In this sense, these programs echoed a key theme of the chief communications officer discussion later that same morning, during which leaders from Lenovo, Microsoft and GE all noted that it’s important for brands to have “standing” to act.  That’s as true for political stances as it is for playful programs.
It also requires organizational courage to “act” instead of “ad.” Doing something carries unique risks, in part because these action-driven campaigns are first and foremost public relations campaigns and depend more on earned-media and engagement, rather than paid reach. But they also create opportunities for storytelling that connects with consumers. As reach becomes harder (and more expensive), creating action and reaction becomes a compelling alternative for public relations, compared to simply amplifying existing advertising ideas. 

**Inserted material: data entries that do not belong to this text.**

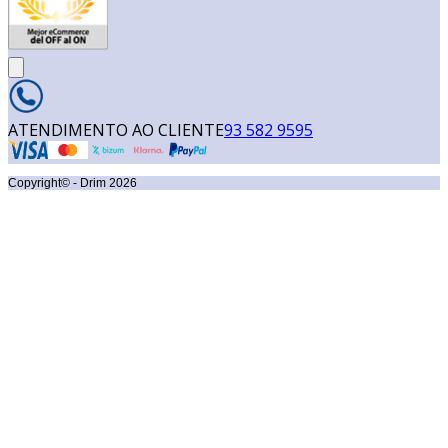
ATENDIMENTO AO CLIENTE
93 582 9595
Copyright© - Drim
2026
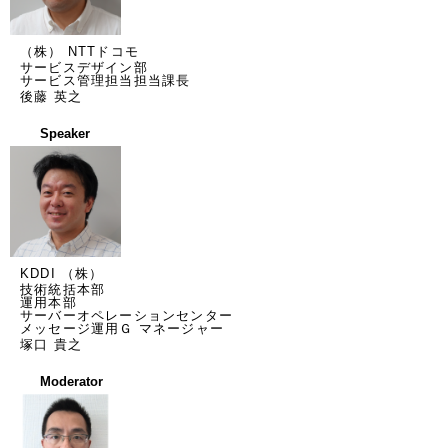
（株） NTTドコモ
サービスデザイン部
サービス管理担当担当課長
後藤 英之
Speaker
KDDI （株）
技術統括本部
運用本部
サーバーオペレーションセンター
メッセージ運用Ｇ マネージャー
塚口 貴之
Moderator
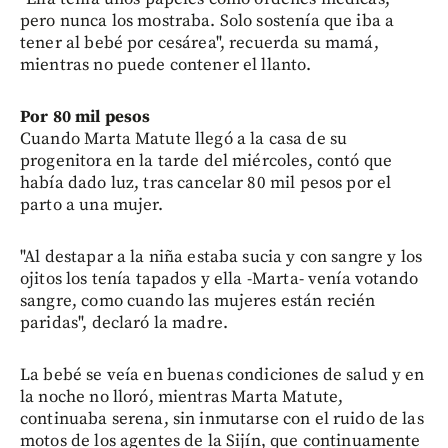
pero nunca los mostraba. Solo sostenía que iba a
tener al bebé por cesárea", recuerda su mamá,
mientras no puede contener el llanto.
Por 80 mil pesos
Cuando Marta Matute llegó a la casa de su
progenitora en la tarde del miércoles, contó que
había dado luz, tras cancelar 80 mil pesos por el
parto a una mujer.
"Al destapar a la niña estaba sucia y con sangre y los
ojitos los tenía tapados y ella -Marta- venía votando
sangre, como cuando las mujeres están recién
paridas", declaró la madre.
La bebé se veía en buenas condiciones de salud y en
la noche no lloró, mientras Marta Matute,
continuaba serena, sin inmutarse con el ruido de las
motos de los agentes de la Sijín, que continuamente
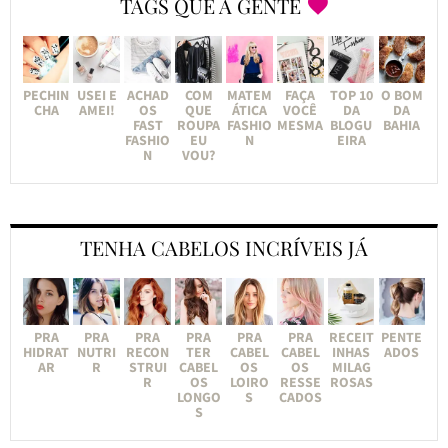
TAGS QUE A GENTE
PECHIN
USEI E
ACHAD
COM
MATEM
FAÇA
TOP 10
O BOM
CHA
AMEI!
OS
QUE
ÁTICA
VOCÊ
DA
DA
FAST
ROUPA
FASHIO
MESMA
BLOGU
BAHIA
FASHIO
EU
N
EIRA
N
VOU?
TENHA CABELOS INCRÍVEIS JÁ
PRA
PRA
PRA
PRA
PRA
PRA
RECEIT
PENTE
HIDRAT
NUTRI
RECON
TER
CABEL
CABEL
INHAS
ADOS
AR
R
STRUI
CABEL
OS
OS
MILAG
R
OS
LOIRO
RESSE
ROSAS
LONGO
S
CADOS
S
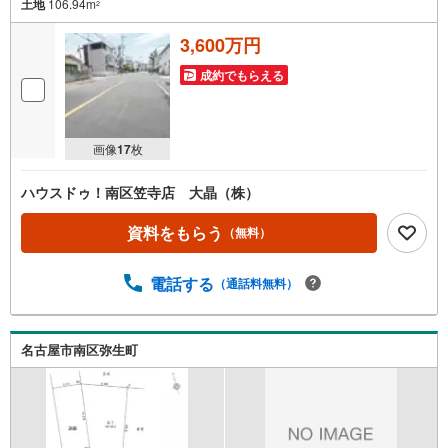
土地
106.94m
2
3,600万円
成約でもらえる
画像
17
枚
ハウスドゥ！南区笠寺店 大晶（株）
資料をもらう
（無料）
電話する
（通話料無料）
名古屋市南区弥生町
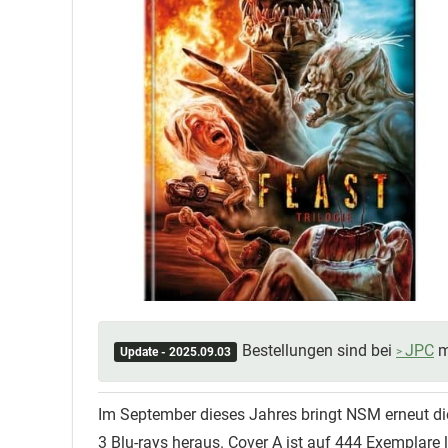
Bestellungen sind bei
JPC
m
Update - 2025.09.03
Im September dieses Jahres bringt NSM erneut die
3 Blu-rays heraus. Cover A ist auf 444 Exemplare l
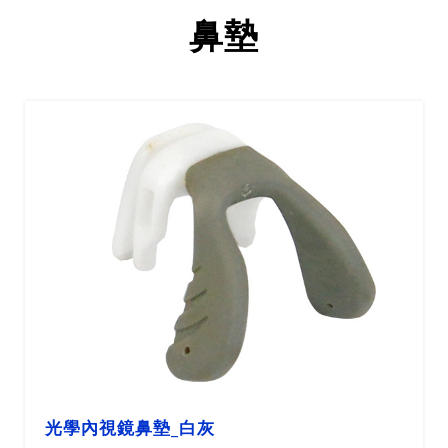
鼻墊
光學內視鏡鼻墊_黑色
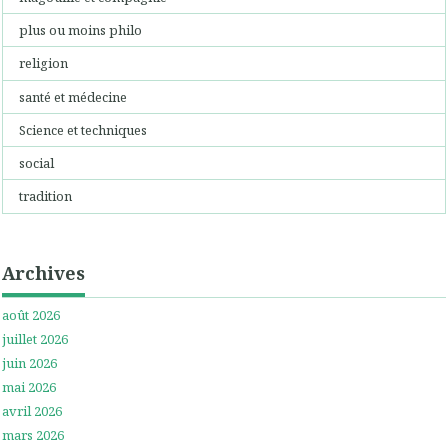
plus ou moins philo
religion
santé et médecine
Science et techniques
social
tradition
Archives
août 2026
juillet 2026
juin 2026
mai 2026
avril 2026
mars 2026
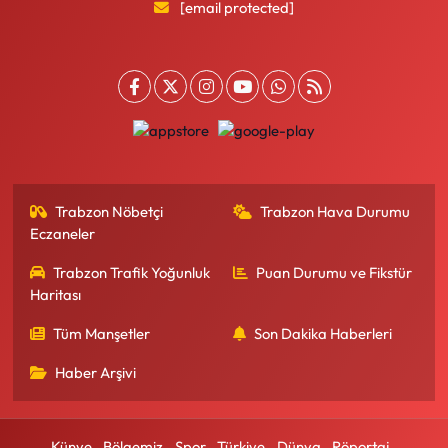
[email protected]
Trabzon Nöbetçi
Trabzon Hava Durumu
Eczaneler
Trabzon Trafik Yoğunluk
Puan Durumu ve Fikstür
Haritası
Tüm Manşetler
Son Dakika Haberleri
Haber Arşivi
Künye
Bölgemiz
Spor
Türkiye
Dünya
Röportaj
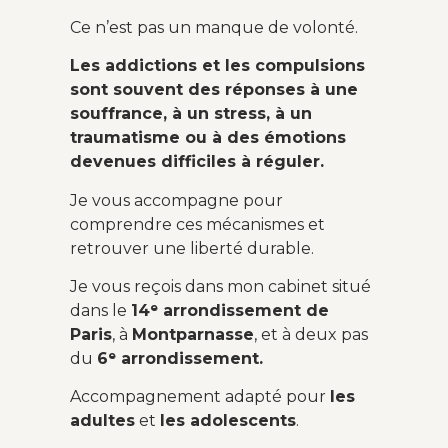
Ce n’est pas un manque de volonté.
Les addictions et les compulsions
sont souvent des réponses à une
souffrance, à un stress, à un
traumatisme ou à des émotions
devenues difficiles à réguler.
Je vous accompagne pour
comprendre ces mécanismes et
retrouver une liberté durable.
Je vous reçois dans mon cabinet situé
dans le
14ᵉ arrondissement de
Paris
, à
Montparnasse
, et à deux pas
du
6ᵉ arrondissement.
Accompagnement adapté pour
les
adultes
et
les adolescents
.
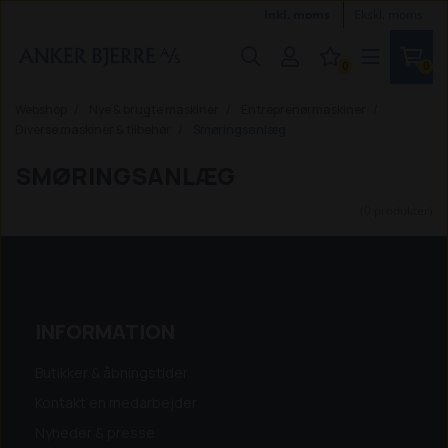
Inkl. moms
Ekskl. moms
0
0
Webshop
Nye & brugte maskiner
Entreprenørmaskiner
Diverse maskiner & tilbehør
Smøringsanlæg
SMØRINGSANLÆG
(0 produkter)
INFORMATION
Butikker & åbningstider
Kontakt en medarbejder
Nyheder & presse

In Skittles’ case, the Super Bowl remains a unique, truly universal moment where the ads – alongside Justin Timberlake and that unforgettable Eagles trick play – are the entertainment. People tune in for the best, and sometimes the worst, of what brands have to offer. Just as it remains an amazing platform for the very best advertising, it also allows brands like Skittles to actually create something interesting for people to talk about.
We created a real Super Bowl-quality ad that almost none of our fans would ever be able to enjoy. That’s what got people talking, not about what Skittles said, but what Skittles did for one teenage fan.
And talking was exactly what we were after.

Lee Andrews is vice president for corporate affairs at Mars Wrigley Confectionery.